Kitab Mormon mengajarkan pola yang Allah gunakan untuk merentang diri kita guna membangun hubungan yang kuat dengan kita. Dalam Ikutlah Aku, kita baru-baru ini menelaah tentang bagaimana kepercayaan Nefi kepada Allah diuji ketika dia dan kakak-kakaknya diperintahkan untuk kembali ke Yerusalem untuk mendapatkan lempengan-lempengan kuningan. Setelah upaya awal mereka gagal, kakak-kakaknya menyerah dan siap untuk pulang tanpa lempengan-lempengan itu. Tetapi Nefi memilih untuk menaruh kepercayaan penuh kepada Tuhan dan berhasil mendapatkan lempengan-lempengan itu.10 Pengalaman itu kemungkinan telah memperkuat keyakinan Nefi kepada Allah ketika busurnya patah dan keluarga tersebut mengalami kelaparan di padang belantara. Sekali lagi, Nefi memilih untuk menaruh kepercayaan kepada Allah, dan keluarga tersebut diselamatkan.11 Pengalaman beruntun ini memberi Nefi keyakinan yang makin kuat kepada Allah untuk tugas besar dan merentang rasa percaya yang akan segera dihadapinya berupa membangun sebuah kapal.12

Melalui pengalaman-pengalaman ini, Nefi memperkuat hubungannya dengan Allah melalui secara konsisten dan terus-menerus menaruh kepercayaan kepada-Nya. Allah menggunakan pola yang sama dengan kita. Dia mengulurkan kepada kita ajakan pribadi untuk memperkuat dan memperdalam kepercayaan kita kepada-Nya.13 Setiap kali kita menerima dan menindaki suatu ajakan, kepercayaan kita kepada Allah bertumbuh. Jika kita mengabaikan atau menolak suatu ajakan, kemajuan kita berhenti sampai kita siap untuk menindaki suatu ajakan baru.
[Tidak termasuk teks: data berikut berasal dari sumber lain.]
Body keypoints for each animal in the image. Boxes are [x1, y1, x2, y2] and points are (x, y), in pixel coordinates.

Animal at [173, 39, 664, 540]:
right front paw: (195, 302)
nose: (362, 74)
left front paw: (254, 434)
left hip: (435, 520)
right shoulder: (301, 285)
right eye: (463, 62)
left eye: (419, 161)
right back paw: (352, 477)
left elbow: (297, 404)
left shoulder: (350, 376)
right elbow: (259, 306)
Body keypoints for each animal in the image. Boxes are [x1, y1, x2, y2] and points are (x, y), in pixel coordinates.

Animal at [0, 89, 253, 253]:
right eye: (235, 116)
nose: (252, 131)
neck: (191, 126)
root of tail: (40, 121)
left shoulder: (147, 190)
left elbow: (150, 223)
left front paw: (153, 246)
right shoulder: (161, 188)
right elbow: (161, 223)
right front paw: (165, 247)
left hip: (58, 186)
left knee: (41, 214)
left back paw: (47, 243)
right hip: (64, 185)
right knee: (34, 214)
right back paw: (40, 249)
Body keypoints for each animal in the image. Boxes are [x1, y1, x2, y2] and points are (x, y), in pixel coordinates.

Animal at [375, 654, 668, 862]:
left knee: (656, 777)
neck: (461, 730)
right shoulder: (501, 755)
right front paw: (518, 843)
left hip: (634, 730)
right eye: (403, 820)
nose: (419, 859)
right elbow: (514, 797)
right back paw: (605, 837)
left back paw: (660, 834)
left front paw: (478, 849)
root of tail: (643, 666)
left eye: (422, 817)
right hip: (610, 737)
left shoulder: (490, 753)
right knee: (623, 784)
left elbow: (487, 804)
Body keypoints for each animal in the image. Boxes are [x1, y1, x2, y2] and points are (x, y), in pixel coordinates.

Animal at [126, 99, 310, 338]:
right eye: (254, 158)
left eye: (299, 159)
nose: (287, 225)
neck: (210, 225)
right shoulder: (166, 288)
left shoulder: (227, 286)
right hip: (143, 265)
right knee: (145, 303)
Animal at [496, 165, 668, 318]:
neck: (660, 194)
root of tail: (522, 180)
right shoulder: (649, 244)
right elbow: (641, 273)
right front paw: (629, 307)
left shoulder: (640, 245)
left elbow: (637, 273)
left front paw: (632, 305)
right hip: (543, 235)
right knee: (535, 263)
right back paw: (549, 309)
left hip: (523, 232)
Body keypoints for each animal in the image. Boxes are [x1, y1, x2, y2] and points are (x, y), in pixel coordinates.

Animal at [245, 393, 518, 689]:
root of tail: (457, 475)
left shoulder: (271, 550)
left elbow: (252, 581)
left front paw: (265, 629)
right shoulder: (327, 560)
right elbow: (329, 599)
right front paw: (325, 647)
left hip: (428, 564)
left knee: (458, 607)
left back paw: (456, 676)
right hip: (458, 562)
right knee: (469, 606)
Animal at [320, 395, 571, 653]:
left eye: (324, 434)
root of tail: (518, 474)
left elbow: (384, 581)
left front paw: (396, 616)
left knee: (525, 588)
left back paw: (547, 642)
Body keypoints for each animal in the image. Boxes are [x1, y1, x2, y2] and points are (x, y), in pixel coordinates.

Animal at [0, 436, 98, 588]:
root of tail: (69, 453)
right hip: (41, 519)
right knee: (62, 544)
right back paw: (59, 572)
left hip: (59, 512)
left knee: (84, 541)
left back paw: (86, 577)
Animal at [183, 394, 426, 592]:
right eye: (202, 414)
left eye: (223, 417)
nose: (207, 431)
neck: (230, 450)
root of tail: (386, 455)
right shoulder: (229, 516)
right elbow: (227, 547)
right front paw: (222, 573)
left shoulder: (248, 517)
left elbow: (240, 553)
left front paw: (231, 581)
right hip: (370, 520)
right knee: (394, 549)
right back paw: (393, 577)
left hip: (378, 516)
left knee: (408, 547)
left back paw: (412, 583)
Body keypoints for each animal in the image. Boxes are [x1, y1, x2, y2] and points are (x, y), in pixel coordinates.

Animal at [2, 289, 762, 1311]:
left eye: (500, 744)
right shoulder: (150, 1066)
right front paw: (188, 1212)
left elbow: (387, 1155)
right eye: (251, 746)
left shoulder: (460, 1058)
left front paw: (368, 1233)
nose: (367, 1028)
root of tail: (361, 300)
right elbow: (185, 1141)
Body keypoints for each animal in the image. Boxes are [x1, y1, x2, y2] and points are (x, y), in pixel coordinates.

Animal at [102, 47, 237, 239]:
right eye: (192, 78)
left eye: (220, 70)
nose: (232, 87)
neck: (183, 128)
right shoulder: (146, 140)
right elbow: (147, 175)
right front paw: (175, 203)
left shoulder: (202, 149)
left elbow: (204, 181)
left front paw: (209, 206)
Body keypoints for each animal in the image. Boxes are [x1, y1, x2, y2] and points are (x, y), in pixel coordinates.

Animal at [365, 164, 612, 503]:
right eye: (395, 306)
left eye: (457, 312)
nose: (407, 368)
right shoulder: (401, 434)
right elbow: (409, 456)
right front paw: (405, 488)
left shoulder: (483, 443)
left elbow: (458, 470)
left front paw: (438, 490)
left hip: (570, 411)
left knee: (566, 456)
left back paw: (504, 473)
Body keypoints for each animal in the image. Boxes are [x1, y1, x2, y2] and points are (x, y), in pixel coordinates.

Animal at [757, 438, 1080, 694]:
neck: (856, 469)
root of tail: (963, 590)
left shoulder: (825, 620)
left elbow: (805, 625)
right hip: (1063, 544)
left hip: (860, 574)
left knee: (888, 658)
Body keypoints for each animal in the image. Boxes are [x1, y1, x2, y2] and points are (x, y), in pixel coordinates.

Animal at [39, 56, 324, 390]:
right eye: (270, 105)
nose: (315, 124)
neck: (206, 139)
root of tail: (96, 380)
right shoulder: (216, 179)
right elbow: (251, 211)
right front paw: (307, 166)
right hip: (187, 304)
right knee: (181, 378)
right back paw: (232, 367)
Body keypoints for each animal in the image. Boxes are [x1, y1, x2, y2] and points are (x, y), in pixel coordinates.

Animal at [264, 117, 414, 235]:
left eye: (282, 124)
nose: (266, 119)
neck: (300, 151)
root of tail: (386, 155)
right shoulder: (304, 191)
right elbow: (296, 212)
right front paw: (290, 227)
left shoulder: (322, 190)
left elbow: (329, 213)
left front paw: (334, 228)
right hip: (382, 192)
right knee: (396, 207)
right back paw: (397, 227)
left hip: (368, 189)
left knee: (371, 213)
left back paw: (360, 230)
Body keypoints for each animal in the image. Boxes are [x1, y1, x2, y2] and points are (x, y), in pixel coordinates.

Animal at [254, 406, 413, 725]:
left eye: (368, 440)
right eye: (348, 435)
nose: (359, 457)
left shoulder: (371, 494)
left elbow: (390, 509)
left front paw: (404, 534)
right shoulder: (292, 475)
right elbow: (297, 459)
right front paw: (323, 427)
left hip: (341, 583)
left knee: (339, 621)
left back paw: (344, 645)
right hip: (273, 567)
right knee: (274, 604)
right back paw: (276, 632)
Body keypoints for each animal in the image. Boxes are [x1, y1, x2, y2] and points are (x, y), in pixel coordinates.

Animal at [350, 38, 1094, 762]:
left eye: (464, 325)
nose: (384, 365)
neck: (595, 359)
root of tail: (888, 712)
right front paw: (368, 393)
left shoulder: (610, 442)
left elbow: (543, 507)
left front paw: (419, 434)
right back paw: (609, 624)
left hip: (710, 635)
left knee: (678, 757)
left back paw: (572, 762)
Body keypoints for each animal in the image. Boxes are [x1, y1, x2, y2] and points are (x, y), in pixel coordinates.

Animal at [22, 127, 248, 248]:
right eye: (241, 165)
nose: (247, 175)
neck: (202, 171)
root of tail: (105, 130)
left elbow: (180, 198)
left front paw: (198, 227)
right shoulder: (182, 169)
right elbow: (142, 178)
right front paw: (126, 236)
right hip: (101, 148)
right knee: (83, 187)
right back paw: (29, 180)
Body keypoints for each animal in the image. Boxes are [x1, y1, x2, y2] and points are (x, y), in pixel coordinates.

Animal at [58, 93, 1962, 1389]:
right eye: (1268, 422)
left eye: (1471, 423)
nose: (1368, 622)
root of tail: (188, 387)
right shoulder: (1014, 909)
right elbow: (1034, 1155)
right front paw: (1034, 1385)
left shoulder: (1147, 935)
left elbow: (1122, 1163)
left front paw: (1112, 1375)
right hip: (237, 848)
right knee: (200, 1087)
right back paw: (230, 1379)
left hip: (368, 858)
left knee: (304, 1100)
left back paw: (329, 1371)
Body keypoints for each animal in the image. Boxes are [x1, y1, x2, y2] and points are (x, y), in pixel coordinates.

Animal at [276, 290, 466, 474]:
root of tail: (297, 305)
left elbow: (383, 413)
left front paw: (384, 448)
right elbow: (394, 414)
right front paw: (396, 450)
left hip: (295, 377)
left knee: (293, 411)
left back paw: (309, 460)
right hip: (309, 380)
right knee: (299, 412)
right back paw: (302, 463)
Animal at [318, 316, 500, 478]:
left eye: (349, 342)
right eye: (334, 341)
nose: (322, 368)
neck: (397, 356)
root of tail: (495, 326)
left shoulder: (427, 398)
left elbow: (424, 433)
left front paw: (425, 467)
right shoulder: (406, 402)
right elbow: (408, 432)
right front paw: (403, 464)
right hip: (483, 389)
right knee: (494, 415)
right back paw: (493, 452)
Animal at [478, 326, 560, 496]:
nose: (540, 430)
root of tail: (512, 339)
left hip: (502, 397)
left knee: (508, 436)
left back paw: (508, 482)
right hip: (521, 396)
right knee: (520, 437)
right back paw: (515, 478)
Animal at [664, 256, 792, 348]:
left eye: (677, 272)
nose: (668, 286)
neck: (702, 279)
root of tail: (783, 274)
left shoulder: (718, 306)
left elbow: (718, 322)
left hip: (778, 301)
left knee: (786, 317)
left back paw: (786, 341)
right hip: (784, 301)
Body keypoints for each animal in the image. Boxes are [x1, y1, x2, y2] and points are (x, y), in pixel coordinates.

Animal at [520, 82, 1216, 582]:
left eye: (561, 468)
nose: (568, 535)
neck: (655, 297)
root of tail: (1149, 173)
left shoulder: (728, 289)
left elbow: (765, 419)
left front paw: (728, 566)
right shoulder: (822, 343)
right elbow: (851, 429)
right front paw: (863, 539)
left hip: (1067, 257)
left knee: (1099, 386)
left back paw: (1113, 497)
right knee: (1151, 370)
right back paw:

Kabar baiknya adalah bahwa terlepas dari rasa percaya yang kita pilih atau tidak untuk menempatkan Allah di masa lalu, kita dapat memilih untuk memercayai Allah hari ini dan setiap hari setelahnya. Saya berjanji bahwa setiap kali kita melakukannya, Allah akan ada di sana untuk menangkap diri kita, dan hubungan rasa percaya kita akan tumbuh semakin dan semakin kuat sampai harinya kita menjadi satu dengan Dia dan Putra-Nya. Kemudian kita dapat memaklumkan seperti Nefi, “Ya Tuhan, aku telah percaya kepada-Mu, dan aku akan percaya kepada-Mu selamanya.”14 Dalam nama Yesus Kristus, amin.